I’m saying that never have I unilaterally terminated a patient because I decided he/she was in therapy “longer than what should be needed for whatever issue they have.”

Not that I haven’t agonized over whether I should terminate. I am never not aware of the occasional patient who seems to be lingering (or malingering) in therapy. They are faithful in attendance. On time. But the conversations seem to be less focused. Past-timing. Even interesting. But more like two friendly neighbors chatting. In some cases, after several weeks, I admit to myself the conversations never have been focused.

I interrupt a lot in session. Because I’m a focused kind of guy. Especially with anxious, emotional types.
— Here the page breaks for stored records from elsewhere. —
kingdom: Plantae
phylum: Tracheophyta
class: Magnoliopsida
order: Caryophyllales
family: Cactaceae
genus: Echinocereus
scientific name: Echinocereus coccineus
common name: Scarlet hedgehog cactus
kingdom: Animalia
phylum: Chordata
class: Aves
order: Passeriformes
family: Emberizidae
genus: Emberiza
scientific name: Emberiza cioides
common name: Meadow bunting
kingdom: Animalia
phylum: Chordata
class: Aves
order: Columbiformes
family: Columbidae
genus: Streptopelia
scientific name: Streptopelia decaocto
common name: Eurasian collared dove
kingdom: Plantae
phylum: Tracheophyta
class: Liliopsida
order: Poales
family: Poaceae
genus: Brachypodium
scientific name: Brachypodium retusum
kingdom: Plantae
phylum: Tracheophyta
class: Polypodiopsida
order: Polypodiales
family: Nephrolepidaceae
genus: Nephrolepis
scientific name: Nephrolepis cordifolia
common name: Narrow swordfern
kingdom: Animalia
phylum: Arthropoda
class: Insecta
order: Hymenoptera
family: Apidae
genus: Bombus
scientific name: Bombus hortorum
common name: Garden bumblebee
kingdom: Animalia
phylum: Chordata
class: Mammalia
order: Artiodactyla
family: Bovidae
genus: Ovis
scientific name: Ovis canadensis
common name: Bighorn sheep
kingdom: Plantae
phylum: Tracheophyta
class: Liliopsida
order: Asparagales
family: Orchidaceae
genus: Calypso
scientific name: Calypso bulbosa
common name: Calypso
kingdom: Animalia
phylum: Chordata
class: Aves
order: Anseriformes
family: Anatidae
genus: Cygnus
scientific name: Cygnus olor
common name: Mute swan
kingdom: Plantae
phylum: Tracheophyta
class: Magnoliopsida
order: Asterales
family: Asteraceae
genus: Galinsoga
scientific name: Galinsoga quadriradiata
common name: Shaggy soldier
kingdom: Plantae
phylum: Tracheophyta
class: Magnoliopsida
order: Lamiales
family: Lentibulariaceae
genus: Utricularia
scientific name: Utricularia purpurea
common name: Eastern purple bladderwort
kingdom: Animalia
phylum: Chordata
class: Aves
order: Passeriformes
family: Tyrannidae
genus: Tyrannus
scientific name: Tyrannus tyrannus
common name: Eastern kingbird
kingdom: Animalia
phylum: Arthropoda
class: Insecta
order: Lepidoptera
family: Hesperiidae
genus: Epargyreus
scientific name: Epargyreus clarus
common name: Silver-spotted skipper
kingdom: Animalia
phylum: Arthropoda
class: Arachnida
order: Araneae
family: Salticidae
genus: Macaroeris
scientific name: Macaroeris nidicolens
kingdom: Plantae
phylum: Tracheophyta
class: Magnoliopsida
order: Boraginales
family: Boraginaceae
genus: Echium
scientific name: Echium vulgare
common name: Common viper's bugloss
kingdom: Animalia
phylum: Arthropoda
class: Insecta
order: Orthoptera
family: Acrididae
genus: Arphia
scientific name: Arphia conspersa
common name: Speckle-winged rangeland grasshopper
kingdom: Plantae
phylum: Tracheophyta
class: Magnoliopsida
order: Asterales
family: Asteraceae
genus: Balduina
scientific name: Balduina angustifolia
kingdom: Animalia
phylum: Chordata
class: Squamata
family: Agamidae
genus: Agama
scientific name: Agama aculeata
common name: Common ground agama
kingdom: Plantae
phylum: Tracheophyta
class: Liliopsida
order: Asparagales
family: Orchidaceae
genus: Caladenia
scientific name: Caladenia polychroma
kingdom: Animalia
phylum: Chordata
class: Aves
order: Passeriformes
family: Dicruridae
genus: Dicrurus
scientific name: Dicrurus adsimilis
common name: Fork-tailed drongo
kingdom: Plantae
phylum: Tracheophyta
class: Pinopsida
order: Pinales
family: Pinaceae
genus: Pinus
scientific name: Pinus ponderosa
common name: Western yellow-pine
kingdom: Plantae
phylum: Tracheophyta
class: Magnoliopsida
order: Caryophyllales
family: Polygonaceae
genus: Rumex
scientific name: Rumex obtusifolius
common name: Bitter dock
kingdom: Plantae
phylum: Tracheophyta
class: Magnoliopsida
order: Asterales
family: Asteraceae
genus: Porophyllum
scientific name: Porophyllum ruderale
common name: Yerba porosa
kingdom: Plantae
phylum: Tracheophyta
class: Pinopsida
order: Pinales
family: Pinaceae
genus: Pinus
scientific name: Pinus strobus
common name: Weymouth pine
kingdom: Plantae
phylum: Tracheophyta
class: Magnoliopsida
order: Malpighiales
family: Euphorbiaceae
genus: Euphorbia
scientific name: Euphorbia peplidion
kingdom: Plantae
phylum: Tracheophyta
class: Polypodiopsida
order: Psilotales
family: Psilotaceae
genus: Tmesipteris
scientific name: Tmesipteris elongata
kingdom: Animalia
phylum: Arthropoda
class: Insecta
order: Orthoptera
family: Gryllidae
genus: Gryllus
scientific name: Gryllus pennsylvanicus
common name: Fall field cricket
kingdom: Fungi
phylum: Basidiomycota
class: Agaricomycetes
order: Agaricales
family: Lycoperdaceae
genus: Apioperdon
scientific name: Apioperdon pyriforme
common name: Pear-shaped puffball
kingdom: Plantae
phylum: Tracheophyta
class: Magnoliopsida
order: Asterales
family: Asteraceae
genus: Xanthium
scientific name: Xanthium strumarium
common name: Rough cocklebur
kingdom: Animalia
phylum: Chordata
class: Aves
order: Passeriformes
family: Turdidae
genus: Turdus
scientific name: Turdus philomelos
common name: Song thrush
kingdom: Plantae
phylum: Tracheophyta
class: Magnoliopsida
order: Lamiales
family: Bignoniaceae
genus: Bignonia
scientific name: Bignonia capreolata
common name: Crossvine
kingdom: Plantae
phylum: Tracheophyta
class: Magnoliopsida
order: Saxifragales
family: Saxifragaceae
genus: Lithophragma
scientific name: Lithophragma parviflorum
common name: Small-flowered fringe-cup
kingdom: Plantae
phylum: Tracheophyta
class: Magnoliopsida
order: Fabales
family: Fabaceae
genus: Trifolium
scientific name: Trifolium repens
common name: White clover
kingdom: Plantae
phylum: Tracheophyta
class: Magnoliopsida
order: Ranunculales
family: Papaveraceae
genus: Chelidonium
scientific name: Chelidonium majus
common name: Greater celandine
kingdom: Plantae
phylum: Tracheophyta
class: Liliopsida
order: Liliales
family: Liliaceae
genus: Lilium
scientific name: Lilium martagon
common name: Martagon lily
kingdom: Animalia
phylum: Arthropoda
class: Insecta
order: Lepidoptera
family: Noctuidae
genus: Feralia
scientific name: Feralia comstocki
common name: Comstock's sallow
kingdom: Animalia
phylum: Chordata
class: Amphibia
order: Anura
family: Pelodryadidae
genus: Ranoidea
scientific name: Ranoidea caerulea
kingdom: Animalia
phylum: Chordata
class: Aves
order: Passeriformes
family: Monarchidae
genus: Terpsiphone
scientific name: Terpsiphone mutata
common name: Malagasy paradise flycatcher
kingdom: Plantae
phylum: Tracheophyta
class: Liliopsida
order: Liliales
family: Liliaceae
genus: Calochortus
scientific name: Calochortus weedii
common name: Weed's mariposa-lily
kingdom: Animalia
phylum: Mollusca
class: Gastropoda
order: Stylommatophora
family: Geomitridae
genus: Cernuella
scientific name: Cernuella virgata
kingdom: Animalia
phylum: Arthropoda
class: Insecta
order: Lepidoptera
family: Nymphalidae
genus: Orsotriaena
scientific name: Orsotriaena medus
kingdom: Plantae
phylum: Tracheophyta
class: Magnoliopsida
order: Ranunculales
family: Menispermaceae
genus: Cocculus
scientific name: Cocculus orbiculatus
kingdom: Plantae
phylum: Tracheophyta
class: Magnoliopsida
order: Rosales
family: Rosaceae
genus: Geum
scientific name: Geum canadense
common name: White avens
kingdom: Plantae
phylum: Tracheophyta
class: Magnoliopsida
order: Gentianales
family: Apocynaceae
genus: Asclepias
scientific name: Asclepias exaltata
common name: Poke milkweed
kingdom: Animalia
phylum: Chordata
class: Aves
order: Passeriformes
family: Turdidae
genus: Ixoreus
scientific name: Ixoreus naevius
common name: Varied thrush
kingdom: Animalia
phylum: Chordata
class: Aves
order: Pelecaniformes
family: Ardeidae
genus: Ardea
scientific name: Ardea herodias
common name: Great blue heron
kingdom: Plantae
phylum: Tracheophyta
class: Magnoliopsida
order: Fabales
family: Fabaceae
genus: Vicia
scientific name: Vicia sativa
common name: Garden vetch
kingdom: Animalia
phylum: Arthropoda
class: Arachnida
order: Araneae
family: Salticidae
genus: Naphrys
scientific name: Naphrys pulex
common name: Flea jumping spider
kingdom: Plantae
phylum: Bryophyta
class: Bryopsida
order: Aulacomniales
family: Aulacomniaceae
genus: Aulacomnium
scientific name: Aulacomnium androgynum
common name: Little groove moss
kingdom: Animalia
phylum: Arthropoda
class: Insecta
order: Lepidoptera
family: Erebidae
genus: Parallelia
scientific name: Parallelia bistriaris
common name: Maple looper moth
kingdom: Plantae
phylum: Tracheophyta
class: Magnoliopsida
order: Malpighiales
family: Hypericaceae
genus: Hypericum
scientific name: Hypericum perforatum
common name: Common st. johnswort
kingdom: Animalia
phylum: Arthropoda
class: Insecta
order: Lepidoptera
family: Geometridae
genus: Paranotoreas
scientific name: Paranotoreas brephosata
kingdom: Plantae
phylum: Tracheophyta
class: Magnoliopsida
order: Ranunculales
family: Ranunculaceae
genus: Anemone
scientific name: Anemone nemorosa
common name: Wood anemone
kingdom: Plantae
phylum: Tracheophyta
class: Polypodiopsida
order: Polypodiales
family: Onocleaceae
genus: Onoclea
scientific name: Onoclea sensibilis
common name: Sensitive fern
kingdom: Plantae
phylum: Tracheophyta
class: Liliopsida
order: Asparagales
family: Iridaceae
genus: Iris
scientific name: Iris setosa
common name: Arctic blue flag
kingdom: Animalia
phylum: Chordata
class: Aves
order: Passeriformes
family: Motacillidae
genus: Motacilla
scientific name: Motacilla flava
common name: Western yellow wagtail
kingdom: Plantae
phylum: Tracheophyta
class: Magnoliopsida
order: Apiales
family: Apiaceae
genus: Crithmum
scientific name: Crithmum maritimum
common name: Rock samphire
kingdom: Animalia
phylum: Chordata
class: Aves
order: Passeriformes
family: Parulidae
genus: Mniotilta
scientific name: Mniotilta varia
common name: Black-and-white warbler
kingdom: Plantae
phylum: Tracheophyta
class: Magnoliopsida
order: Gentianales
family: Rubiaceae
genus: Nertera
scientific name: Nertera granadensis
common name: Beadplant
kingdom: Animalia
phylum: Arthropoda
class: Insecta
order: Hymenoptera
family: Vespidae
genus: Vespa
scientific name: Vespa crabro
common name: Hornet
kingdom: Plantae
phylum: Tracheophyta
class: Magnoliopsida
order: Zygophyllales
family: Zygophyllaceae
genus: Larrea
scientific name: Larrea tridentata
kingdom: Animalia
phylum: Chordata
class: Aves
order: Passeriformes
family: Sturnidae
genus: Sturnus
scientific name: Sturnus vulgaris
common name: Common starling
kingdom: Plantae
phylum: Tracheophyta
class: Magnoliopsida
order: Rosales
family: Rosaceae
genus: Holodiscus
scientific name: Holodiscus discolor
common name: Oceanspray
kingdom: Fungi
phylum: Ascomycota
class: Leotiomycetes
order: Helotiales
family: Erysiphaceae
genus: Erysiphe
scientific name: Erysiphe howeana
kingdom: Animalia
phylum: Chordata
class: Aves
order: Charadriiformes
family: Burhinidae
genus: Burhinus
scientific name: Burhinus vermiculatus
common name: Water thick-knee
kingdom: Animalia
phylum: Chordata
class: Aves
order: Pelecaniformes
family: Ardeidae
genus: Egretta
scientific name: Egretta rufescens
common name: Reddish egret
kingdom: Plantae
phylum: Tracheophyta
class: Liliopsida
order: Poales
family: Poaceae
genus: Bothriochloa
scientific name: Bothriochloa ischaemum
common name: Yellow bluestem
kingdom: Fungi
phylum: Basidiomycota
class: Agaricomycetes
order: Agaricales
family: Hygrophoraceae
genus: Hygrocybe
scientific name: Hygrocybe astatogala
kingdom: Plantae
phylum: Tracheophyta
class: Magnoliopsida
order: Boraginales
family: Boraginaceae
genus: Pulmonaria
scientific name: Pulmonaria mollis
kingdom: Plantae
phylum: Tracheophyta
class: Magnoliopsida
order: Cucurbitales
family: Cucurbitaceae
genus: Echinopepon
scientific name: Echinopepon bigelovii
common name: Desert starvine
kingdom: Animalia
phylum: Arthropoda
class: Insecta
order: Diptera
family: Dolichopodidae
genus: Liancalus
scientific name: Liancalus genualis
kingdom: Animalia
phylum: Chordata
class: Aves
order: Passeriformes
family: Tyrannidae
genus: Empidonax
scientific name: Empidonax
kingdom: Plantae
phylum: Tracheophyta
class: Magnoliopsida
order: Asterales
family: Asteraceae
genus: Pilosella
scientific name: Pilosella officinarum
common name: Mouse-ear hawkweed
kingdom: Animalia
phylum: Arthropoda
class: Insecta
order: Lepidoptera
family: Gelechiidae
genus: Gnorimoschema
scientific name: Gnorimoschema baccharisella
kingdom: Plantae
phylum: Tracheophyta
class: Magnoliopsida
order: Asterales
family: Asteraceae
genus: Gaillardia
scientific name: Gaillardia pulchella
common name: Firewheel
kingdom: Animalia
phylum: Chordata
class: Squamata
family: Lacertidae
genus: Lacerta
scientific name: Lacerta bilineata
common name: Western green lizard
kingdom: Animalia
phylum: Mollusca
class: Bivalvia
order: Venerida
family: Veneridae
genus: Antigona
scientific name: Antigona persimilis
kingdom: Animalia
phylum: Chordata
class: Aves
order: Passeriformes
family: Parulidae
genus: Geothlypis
The kind who, if left uninterrupted, tend to get stuck in a ping-ponging verbal intensity. This usually works. It helps this type of patient to feel the safety of my more direct, focused questions. It helps them look deeper.

But, sometimes it doesn’t work. No amount of my interrupting, looking confused, joining with empathy or strategic detachment seems to make a difference. Occasionally I even run a one-session experiment: If I don’t utter one word during this session, will this patient even notice?

And they never do. Hmm.

So, what do I do? What do I do when, in the privacy of my own heart, it never or rarely feels like we’re digging into anything of substance? Or, if while for months we did dig in and “make hay,” now it seems like we are coasting on a plateau? Or what about the patient who always digs in to substance, yet, frankly, doesn’t seem to get better? They just keep coming in, week by week, to bemoan the same sufferings?

Surely I’m not a Professional Friend. (Don’t laugh. Patients sometimes chuckle out loud, and say with great irony, “Do I pay you to like me?”)

Every one or two years, I’ll call my supervisor to say I feel guilty about taking someone’s money. That I don’t know why they keep coming back. That I wonder if I should refer them to someone better suited, trained and equipped to help them.

And — every time — my supervisor challenges me in the same way. He says my “guilt” is my own problem. My own neurosis. My own insecurity. An especially subtle countertransference.

He reminds me that some people are so badly damaged as to warrant ongoing support merely for the support. Others pop out the other side of effective therapy, greatly healed and more whole, and then desire to use therapy because they enjoy being in therapy! The way some people enjoy going to the gym. He says when in doubt, check in. Ask. “How has/is therapy helping you? … What goals are left unmet?” Or, the real zinger: “How will you recognize when therapy is over?”

But, beyond that, it’s part of therapy to respect the patient to decide when the work is over.